Viewing Acceptance Criteria
Criteria Breakdown Tab
The primary view for working with acceptance criteria. Access it from the Features tab by selecting the Criteria Breakdown view.
This view presents a hierarchical structure:
Feature
User Story
Criterion 1 (Given/When/Then)
Criterion 2 (Given/When/Then)
Criterion 3 (Given/When/Then)
Each criterion displays its full Given/When/Then statement, along with:
- Type -- Functional or Non-functional
- Priority -- High, Medium, or Low
- Status -- Not Started, In Progress, or Completed
Within Feature Details
You can also view criteria by clicking on any user story in the table or storyboard views. The story's detail panel shows all associated acceptance criteria.
Managing Acceptance Criteria
Adding Custom Criteria
- Open a user story's detail view
- Click Add Criteria
- Write the Given/When/Then statement
- Assign a type and priority
- Save
Editing Criteria
Click the edit icon on any criterion to refine its wording. Common edits include:
- Making conditions more specific (e.g., adding exact character limits or timeout values)
- Adding non-functional requirements the AI missed (e.g., accessibility, performance thresholds)
- Adjusting priority based on your team's testing capacity
Deleting Criteria
Remove criteria that are out of scope or redundant.
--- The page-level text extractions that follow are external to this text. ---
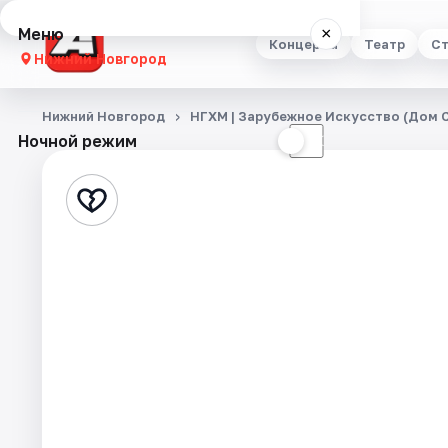
Меню
×
Концерты
Театр
Ст
Нижний Новгород
Концерты
Нижний Новгород
НГХМ | Зарубежное Искусство (Дом 
Ночной режим
☀
☾
Театр
Стендап
Выставки
Квесты
Экскурсии
Спорт
События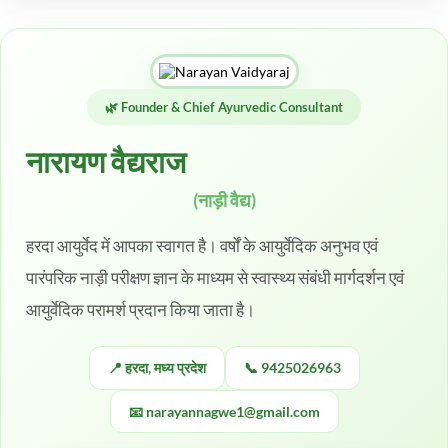
🌿 Founder & Chief Ayurvedic Consultant
नारायण वैद्यराज
(नाड़ी वैद्य)
हरदा आयुर्वेद में आपका स्वागत है। वर्षों के आयुर्वेदिक अनुभव एवं
पारंपरिक नाड़ी परीक्षण ज्ञान के माध्यम से स्वास्थ्य संबंधी मार्गदर्शन एवं
आयुर्वेदिक परामर्श प्रदान किया जाता है।
📍 हरदा, मध्य प्रदेश
📞 9425026963
📧 narayannagwe1@gmail.com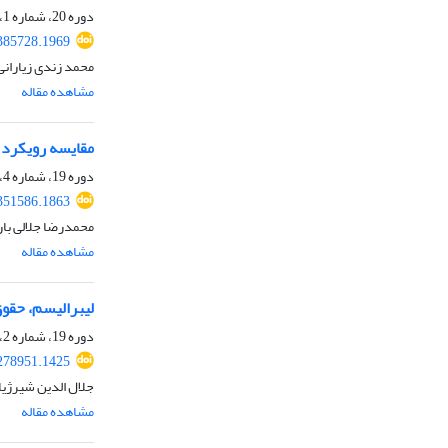
دوره 20، شماره 1، تابستان 1402، صفحه
.385728.1969
محمد زندی زیاران
مشاهده مقاله
مقایسه رویکرد س
دوره 19، شماره 4، بهار 1402، صفحه
.351586.1863
محمدرضا جلالی بار
مشاهده مقاله
لیبرالیسم، حقوق
دوره 19، شماره 2، پاییز 1401، صفحه
.278951.1425
جلال الدین شیرژیا
مشاهده مقاله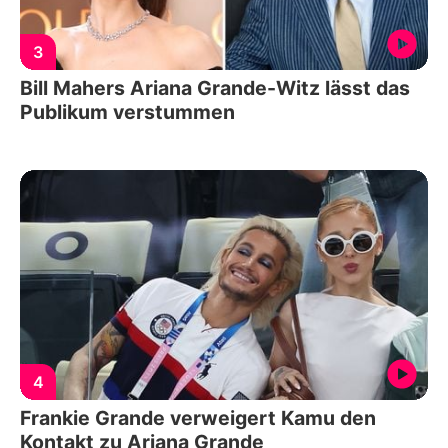
3
Bill Mahers Ariana Grande-Witz lässt das
Publikum verstummen
4
Frankie Grande verweigert Kamu den
Kontakt zu Ariana Grande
If you use VibeMap's code or test generation features, deleted criteria will not be included in generated output.
Quality Checklist
When reviewing generated criteria, verify that each one:
- Is specific and measurable -- no vague language like "should be fast" or "must look good"
- Covers a single behavior -- one Given/When/Then per criterion
- Is testable -- a developer or QA engineer could write an automated test from it
- Includes the expected outcome -- the "Then" clause must describe a verifiable result
How Criteria Connect to Other Steps
Acceptance criteria are the most granular level of your project specification. They feed into downstream generation:
| Step | How criteria are used |
|---|---|
| Schema generation | Data validation rules inform database constraints |
| Code generation | Criteria become comments and test case scaffolds |
| PRD export | Criteria are included as the definition of done per feature |
Next Steps
With acceptance criteria in place, your functional specification is complete. You now have a full hierarchy -- features, user stories, and acceptance criteria -- that defines what your product does, for whom, and exactly how it should behave. Proceed to Pages and Components or Schema generation to continue building out your project.